No era la primera vez que le ocurría, con qué derecho la tecnología avasallaba el derecho del hombre a la armonía matinal. J sonrió con el aplomo propio de quien logra usar eficientemente las metáforas.
La sirvienta había reactivado la aspiradora, la escuchaba amagando con entrar a la cocina y de repente lo vio. Se le debía haber caído la noche anterior cuando entró apurado a la casa. El nachtke yacía reluciente y seductor. El tubo de la aspiradora lo rodeaba lentamente y se relamía. J se paró y aceleró el paso hacia la derecha. Sin embargo la aspiradora se anticipó y con un sutil zarpazo fagocitó al nachtke haciéndolo desaparecer.

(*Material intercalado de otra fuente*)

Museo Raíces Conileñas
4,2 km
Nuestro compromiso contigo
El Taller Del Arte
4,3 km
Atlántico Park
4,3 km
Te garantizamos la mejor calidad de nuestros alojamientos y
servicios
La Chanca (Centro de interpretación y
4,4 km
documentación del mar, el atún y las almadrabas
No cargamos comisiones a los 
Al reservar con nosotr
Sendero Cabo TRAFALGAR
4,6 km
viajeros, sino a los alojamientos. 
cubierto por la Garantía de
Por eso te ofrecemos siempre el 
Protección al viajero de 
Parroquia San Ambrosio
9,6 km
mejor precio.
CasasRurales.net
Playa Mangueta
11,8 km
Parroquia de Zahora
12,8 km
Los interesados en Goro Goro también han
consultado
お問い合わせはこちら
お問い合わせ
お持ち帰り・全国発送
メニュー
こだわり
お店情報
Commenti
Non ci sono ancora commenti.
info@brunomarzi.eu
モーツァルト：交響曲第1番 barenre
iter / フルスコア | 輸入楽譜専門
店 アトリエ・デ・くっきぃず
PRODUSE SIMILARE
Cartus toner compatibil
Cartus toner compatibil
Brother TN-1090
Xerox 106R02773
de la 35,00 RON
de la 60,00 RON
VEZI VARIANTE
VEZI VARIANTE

J estaba furioso. Se acercó a la sirvienta y la pateó. Desconectó la aspiradora, fue hacia su cuarto y se visitó con violencia.
Salió a la calle, combinó tres líneas de subterráneos y llegó a la zona industrial en las afueras de la ciudad. Iría hablar con los chinos, había oído que eran ellos quienes fabricaban los productos tecnológicos, ya lo iban a escuchar a él esos amarillos malolientes.

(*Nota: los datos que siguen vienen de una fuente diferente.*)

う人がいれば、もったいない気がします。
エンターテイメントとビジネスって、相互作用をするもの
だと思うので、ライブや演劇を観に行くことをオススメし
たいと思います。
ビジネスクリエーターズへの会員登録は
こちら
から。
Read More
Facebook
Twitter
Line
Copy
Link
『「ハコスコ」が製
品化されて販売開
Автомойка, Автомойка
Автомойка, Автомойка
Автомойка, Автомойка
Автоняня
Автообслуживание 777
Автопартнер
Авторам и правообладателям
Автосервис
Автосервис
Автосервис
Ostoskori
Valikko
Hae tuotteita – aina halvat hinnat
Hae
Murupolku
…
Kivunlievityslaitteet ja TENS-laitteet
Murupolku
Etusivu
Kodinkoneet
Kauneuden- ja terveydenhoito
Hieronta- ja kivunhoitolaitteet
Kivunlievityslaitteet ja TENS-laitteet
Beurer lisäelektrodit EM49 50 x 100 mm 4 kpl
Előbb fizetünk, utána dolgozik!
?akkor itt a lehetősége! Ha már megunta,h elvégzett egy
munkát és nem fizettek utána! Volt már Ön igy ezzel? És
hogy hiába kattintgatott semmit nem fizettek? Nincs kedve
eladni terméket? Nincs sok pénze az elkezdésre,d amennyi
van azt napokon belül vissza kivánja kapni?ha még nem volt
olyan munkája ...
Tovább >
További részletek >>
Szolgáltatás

El complejo estaba atravesado por un largo y estrecho corredor de unos quinientos metros, a los costados estaban los altos portones de las empresas. Los operarios entraban por los techos mediante el transporte semi-aéreo que suministraban las mismas empresas para sus trabajadores.

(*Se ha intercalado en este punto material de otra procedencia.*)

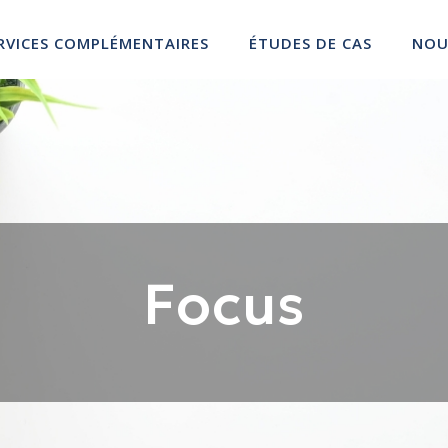
RVICES COMPLÉMENTAIRES
ÉTUDES DE CAS
NOU
Focus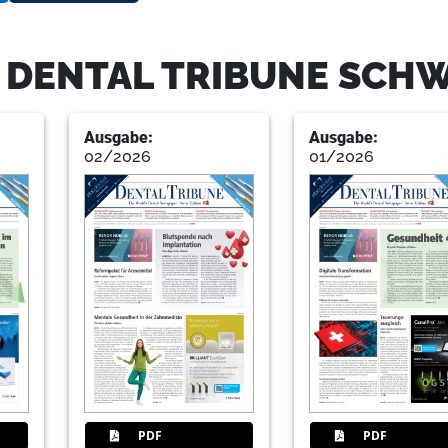
10
Mehr als eine Messe
Redaktion
- DENTAL TRIBUNE SCH
11
Wissenschaft
Ausgabe:
Ausgabe:
Redaktion
02/2026
01/2026
12
Staatsexamen – wie weiter?
Redaktion
13
Lausanne im Zeichen der Parodo
Redaktion
14
Schützenhilfe durch optische, bio
PDF
PDF
Innovationen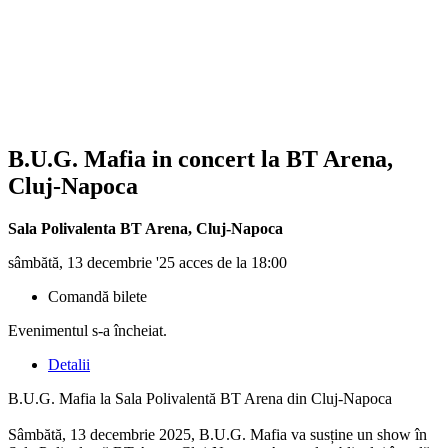
B.U.G. Mafia in concert la BT Arena,
Cluj-Napoca
Sala Polivalenta BT Arena
,
Cluj-Napoca
sâmbătă, 13 decembrie '25 acces de la 18:00
Comandă bilete
Evenimentul s-a încheiat.
Detalii
B.U.G. Mafia la Sala Polivalentă BT Arena din Cluj-Napoca
Sâmbătă, 13 decembrie 2025, B.U.G. Mafia va susține un show în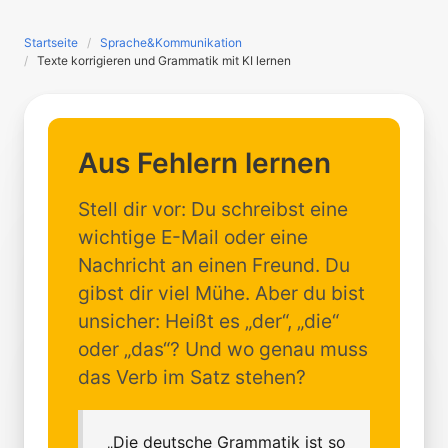
Startseite
Sprache&Kommunikation
Texte korrigieren und Grammatik mit KI lernen
Aus Fehlern lernen
Stell dir vor: Du schreibst eine
wichtige E-Mail oder eine
Nachricht an einen Freund. Du
gibst dir viel Mühe. Aber du bist
unsicher: Heißt es „der“, „die“
oder „das“? Und wo genau muss
das Verb im Satz stehen?
„Die deutsche Grammatik ist so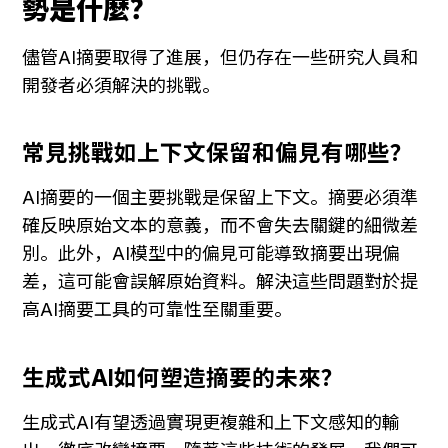
勢是什麼？
儘管AI摘要取得了進展，但仍存在一些研究人員和
開發者必須解決的挑戰。
常見挑戰如上下文保留和偏見有哪些？
AI摘要的一個主要挑戰是保留上下文。摘要必須準
確反映原始文本的意義，而不會失去關鍵的細微差
別。此外，AI模型中的偏見可能導致摘要出現偏
差，這可能會誤解原始資料。解決這些問題對於提
高AI摘要工具的可靠性至關重要。
生成式AI如何塑造摘要的未來？
生成式AI有望透過實現更複雜和上下文感知的輸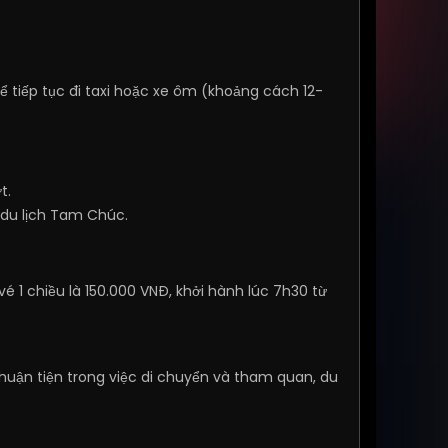
hể tiếp tục đi taxi hoặc xe ôm (khoảng cách 12-
t.
u du lịch Tam Chúc.
é 1 chiều là 150.000 VNĐ, khởi hành lúc 7h30 từ
huận tiện trong việc di chuyển và tham quan, du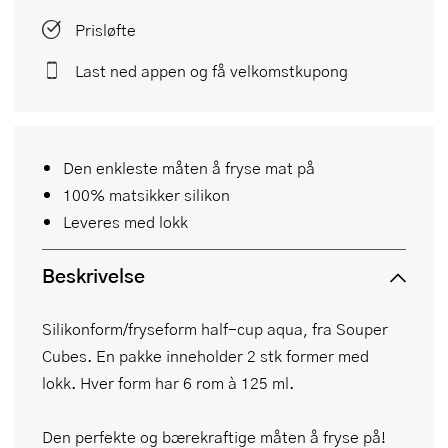
Prisløfte
Last ned appen og få velkomstkupong
Den enkleste måten å fryse mat på
100% matsikker silikon
Leveres med lokk
Beskrivelse
Silikonform/fryseform half-cup aqua, fra Souper
Cubes. En pakke inneholder 2 stk former med
lokk. Hver form har 6 rom à 125 ml.
Den perfekte og bærekraftige måten å fryse på!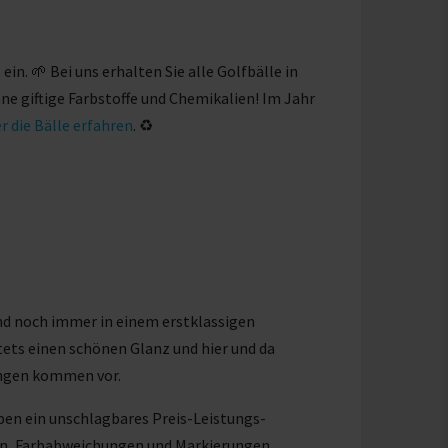
in. 🌱 Bei uns erhalten Sie alle Golfbälle in
e giftige Farbstoffe und Chemikalien! Im Jahr
r die Bälle erfahren
. ♻
nd noch immer in einem erstklassigen
tets einen schönen Glanz und hier und da
ungen kommen vor.
aben ein unschlagbares Preis-Leistungs-
ren, Farbabweichungen und Markierungen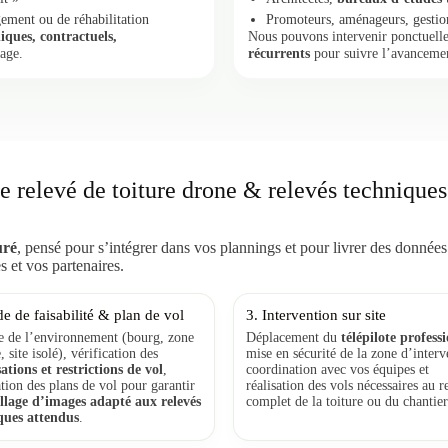
ement ou de réhabilitation
Promoteurs, aménageurs, gestionn
iques, contractuels,
Nous pouvons intervenir ponctuell
age.
récurrents
pour suivre l’avancemen
 relevé de toiture drone & relevés techniques
uré
, pensé pour s’intégrer dans vos plannings et pour livrer des données
 et vos partenaires.
de de faisabilité & plan de vol
3. Intervention sur site
e de l’environnement (bourg, zone
Déplacement du
télépilote profess
, site isolé), vérification des
mise en sécurité de la zone d’interv
ations et restrictions de vol
,
coordination avec vos équipes et
tion des plans de vol pour garantir
réalisation des vols nécessaires au r
llage d’images adapté aux relevés
complet de la toiture ou du chantier
ques attendus
.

J arrojó piedras sobre la primer puerta y como era de esperar salió un oriental a pedir que no tirase elementos contundentes, que iba a romper la entrada. J le preguntó si él era el hijo de puta que fabricaba aspiradoras. El oriental respondió que no que ellos se ocupaban de la industrialización de transportadores, que había una promoción de que por sólo 3000 tarjetas te hacían un préstamo por un año pero que por favor dejara de lanzar cascotes.
J agradeció la oferta pero respondió que por ahora no necesitaba transportadores, que había comprado una moto hacía poco y que funcionaba bastante bien aunque a veces se le rompían los engranajes.
Mientras buscaba el acceso a otro predio observó como tres karatecas le obstruían el paso. Los karatecas a unísono afirmaron trabajar para las empresas productoras de alta tecnología e invitaron a J a retirarse del complejo industrial si no quería sufrir quebraduras de huesos.
J recordó que aún tenía en el bolsillo 5 nachtkes, ofreció 4 de ellos y los karatecas accedieron a que J siga circulando.
Se dirigió entonces a la segunda puerta y esta vez prefirió tocar el timbre, no soportaría a otro chino enojado ni karatecas castigadores.
Le abrieron y pronto comprendió que estaba en el lugar indicado. Vaya efectividad, tenía pensado tardar horas hasta encontrar el lugar indicado. Era allí donde fabricaban las aspiradoras, era en ese sombrío edificio donde se cocía a fuego lento la insoportable maldición de las aspiradoras ruidosas. Un tibio sudor comenzó a recorrerle la nuca. Necesitaba el nachtke. Palpó su bolsillo derecho y lo sacó dejándolo deslizar por debajo de su lengua. Mientras se acercaba al mostrador donde lo esperaba una secretaria que no era china J iba cobrando fuerza. Ahora sí estaba dispuesto a todo.